§ **Assignment**: Find each line in the listing below that contains the word "machines" and copy it out. Case counts.

§ **Source records**:
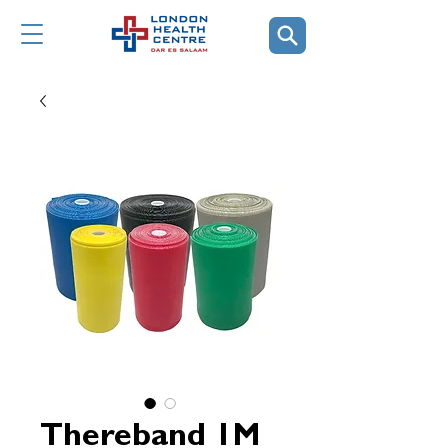
Thereband 1M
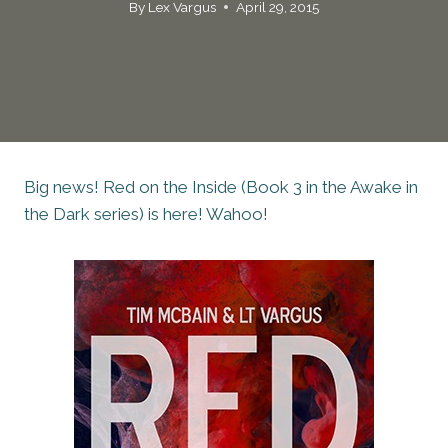
By
Lex Vargus
April 29, 2015
Big news! Red on the Inside (Book 3 in the Awake in
the Dark series) is here! Wahoo!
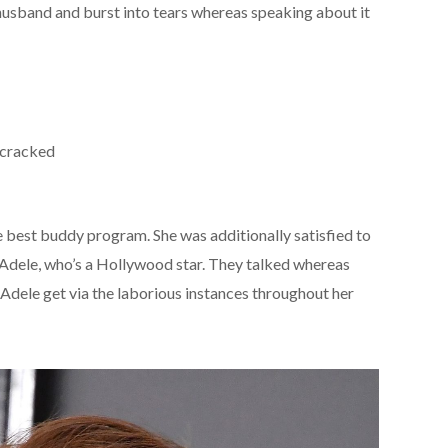
husband and burst into tears whereas speaking about it
 cracked
he best buddy program. She was additionally satisfied to
 Adele, who’s a Hollywood star. They talked whereas
dele get via the laborious instances throughout her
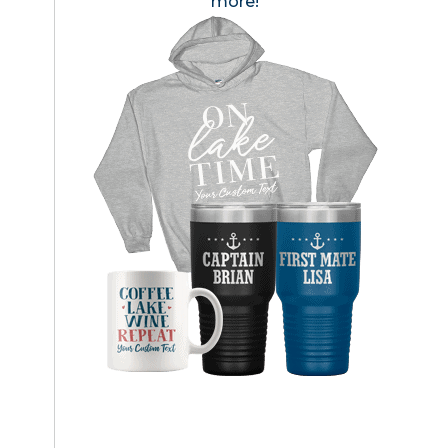
more!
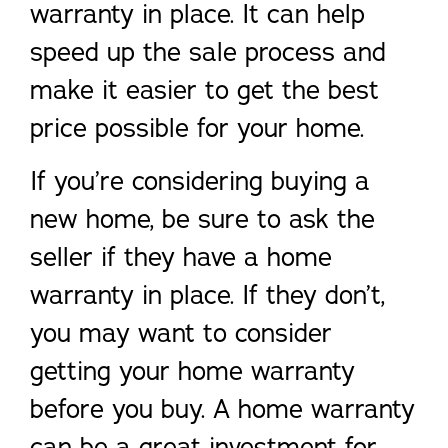
warranty in place. It can help
speed up the sale process and
make it easier to get the best
price possible for your home.
If you’re considering buying a
new home, be sure to ask the
seller if they have a home
warranty in place. If they don’t,
you may want to consider
getting your home warranty
before you buy. A home warranty
can be a great investment for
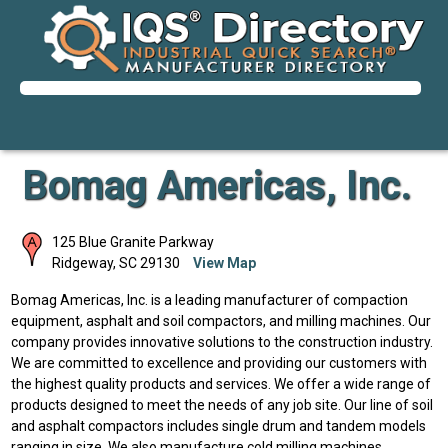
Bomag Americas, Inc.
125 Blue Granite Parkway
Ridgeway
,
SC
29130
View Map
Bomag Americas, Inc. is a leading manufacturer of compaction
equipment, asphalt and soil compactors, and milling machines. Our
company provides innovative solutions to the construction industry.
We are committed to excellence and providing our customers with
the highest quality products and services. We offer a wide range of
products designed to meet the needs of any job site. Our line of soil
and asphalt compactors includes single drum and tandem models
ranging in size. We also manufacture cold milling machines,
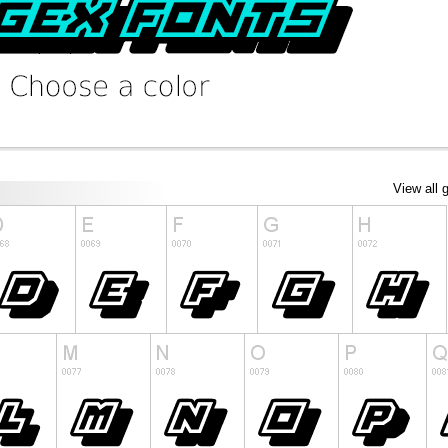
View all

§ **Reply**:
equipment, asphalt and soil compactors, and milling machines. Our
ranging in size. We also manufacture cold milling machines,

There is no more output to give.